Where's the pictures?


----------



## siege (Sep 1, 2019)

That sounds tasty, and the shelf life should be very good. The flavor profile would lend itself to pemmican sticks. I use dried cherries or cranberries in mine, with ground jerky and beef fat. I'll try smoked raisins next time. Thanks for the thought !


----------



## bill ace 350 (Sep 1, 2019)

purple.  no pictures.  not a big project, just did it.


----------



## one eyed jack (Sep 1, 2019)

bill ace 350 said:


> purple.  no pictures.  not a big project, just did it.



I gotcha.


----------



## bill ace 350 (Sep 2, 2019)

siege, I'd be interested in your pemmican recipe and process if you're willing to share.


----------



## gmc2003 (Sep 2, 2019)

Smoking raisins - never heard of that before.
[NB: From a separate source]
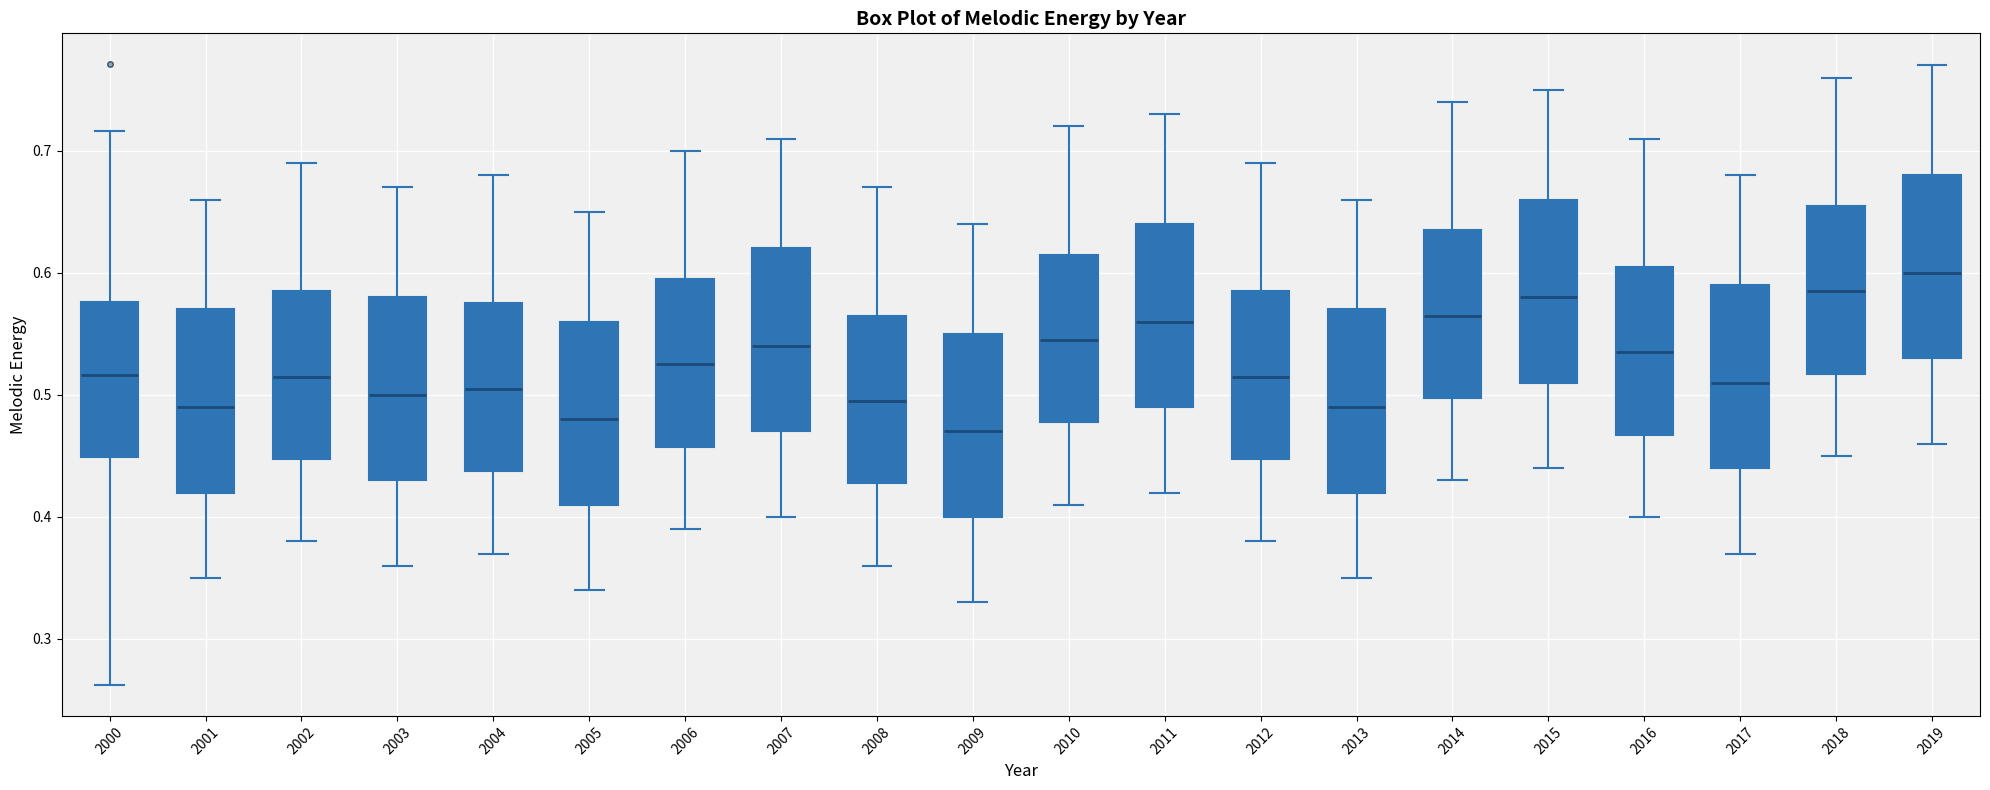

Which box has the lowest median line?

2009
Glad they taste good. 

Point for a 1st
Chris


----------



## siege (Sep 2, 2019)

bill ace 350 said:


> siege, I'd be interested in your pemmican recipe and process if you're willing to share.
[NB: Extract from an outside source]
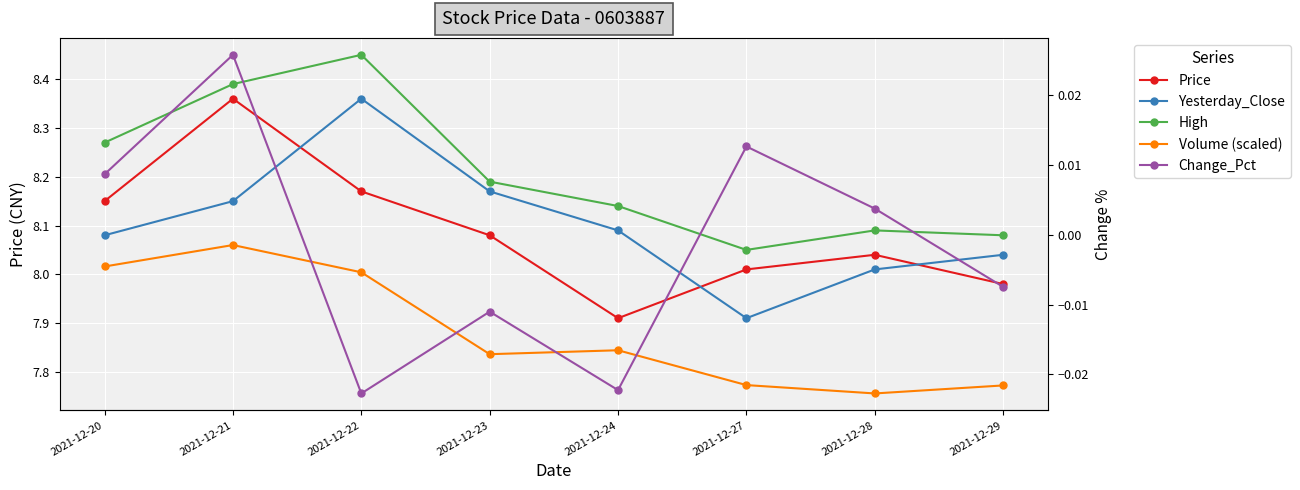

True or false: Volume (scaled) has a value of 3.0 at 2021-12-23.

False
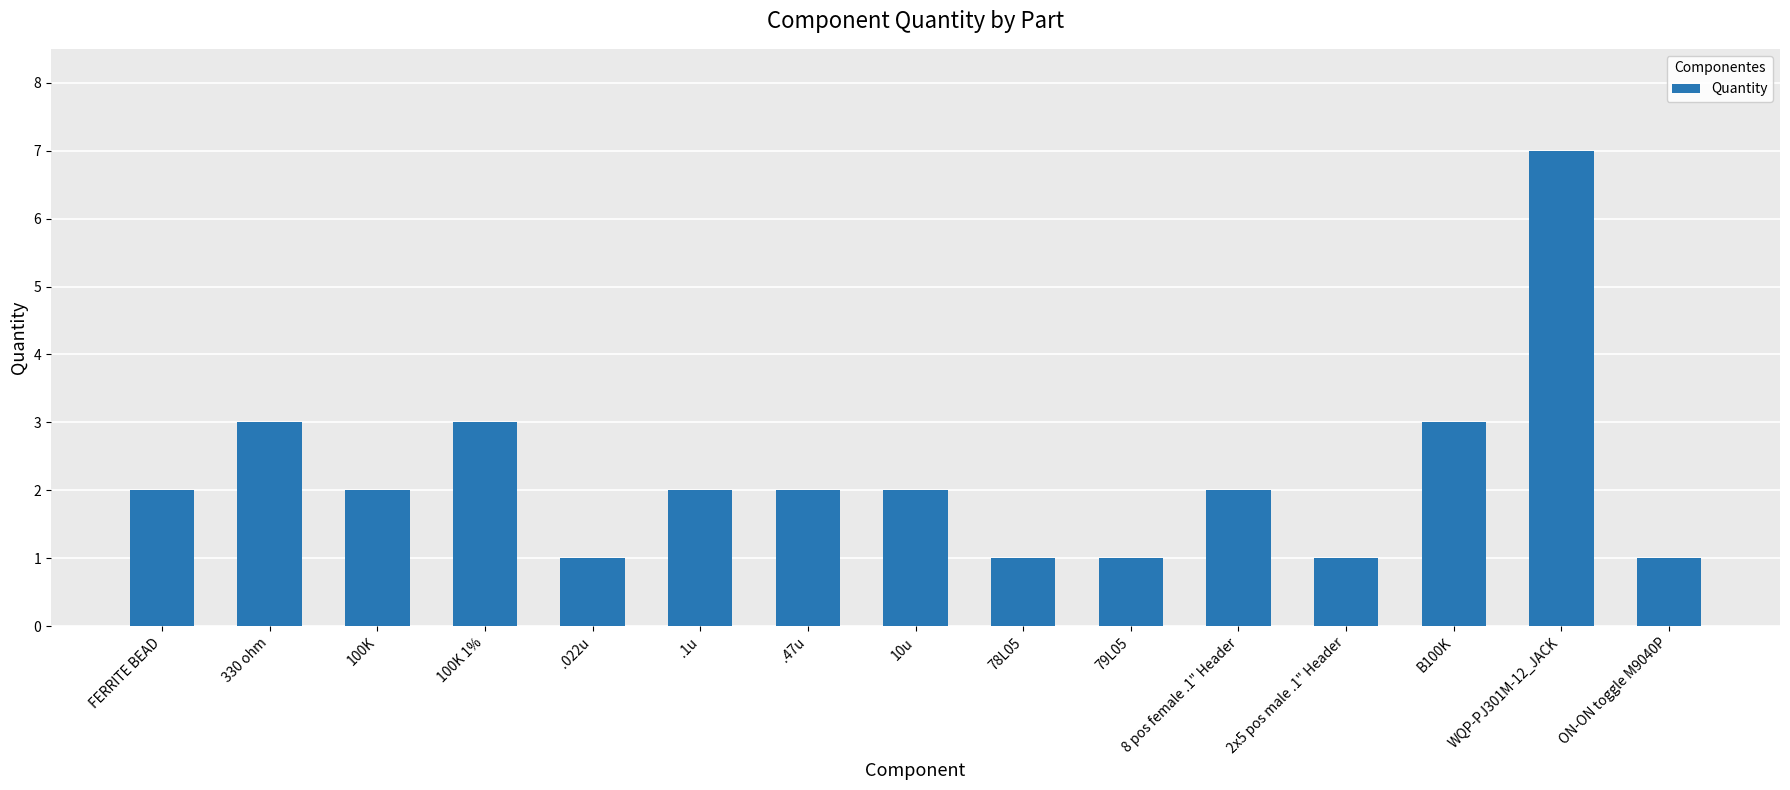

Reading left to right, list all the values displayed in this chart.

2	3	2	3	1	2	2	2	1	1	2	1	3	7	1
I have a basic recipe, but have never made it the same way twice.  I am the most picky about the fat I use.  Most very lean meat works, including really cheap, tough beef, deer, elk, or antelope. Trim all the fat and silverside from the meat.
 Dry lightly seasoned meat to get 2# of very dry meat. When I make jerky, I take the jerky out, and leave a few pounds of meat to continue drying. Let it dry to where it cracks or breaks when you try to bend it. Grind the meat to a powder. I use a lava molcajete, but a food processor would probably work better.( And be much easier )
 Render down about a pound of good hard white fat. Heat  the fat to where it simmers, then strain out any impurities, I use layered cheese cloth. Get all the moisture out of the fat, like making ghee.
 Pound or grind 2 Cups of dried fruit  ( cranberries, raisins, dates, apricots, etc), mix with the meat powder, and add enough very hot fat to be able to form into a firm brick. Knead in options, like a Tablespoon of honey, sunflower seeds, sesame seeds, or unsalted slivered almonds. Press down into a pan to about an inch thick rectangle. When cool enough to handle, cut into 2 inch squares, and vacuum seal.
 They should be shelf stable without refrigeration for months if you get all the moisture out. I keep mine in the freezer til ready to use.


----------



## bill ace 350 (Sep 2, 2019)

siege said:


> I have a basic recipe, but have never made it the same way twice.  I am the most picky about the fat I use.  Most very lean meat works, including really cheap, tough beef, deer, elk, or antelope. Trim all the fat and silverside from the meat.
> Dry lightly seasoned meat to get 2# of very dry meat. When I make jerky, I take the jerky out, and leave a few pounds of meat to continue drying. Let it dry to where it cracks or breaks when you try to bend it. Grind the meat to a powder. I use a lava molcajete, but a food processor would probably work better.( And be much easier )
> Render down about a pound of good hard white fat. Heat  the fat to where it simmers, then strain out any impurities, I use layered cheese cloth. Get all the moisture out of the fat, like making ghee.
> Pound or grind 2 Cups of dried fruit  ( cranberries, raisins, dates, apricots, etc), mix with the meat powder, and add enough very hot fat to be able to form into a firm brick. Knead in options, like a Tablespoon of honey, sunflower seeds, sesame seeds, or unsalted slivered almonds. Press down into a pan to about an inch thick rectangle. When cool enough to handle, cut into 2 inch squares, and vacuum seal.
> They should be shelf stable without refrigeration for months if you get all the moisture out. I keep mine in the freezer til ready to use.



Appreciate it. 
If I get a deer this year, I'm going to try it. 
Do you add cure to your meat when drying,  or take it to a certain temperature?


----------



## siege (Sep 2, 2019)

No, I don't cure it, just dry it out completely.


----------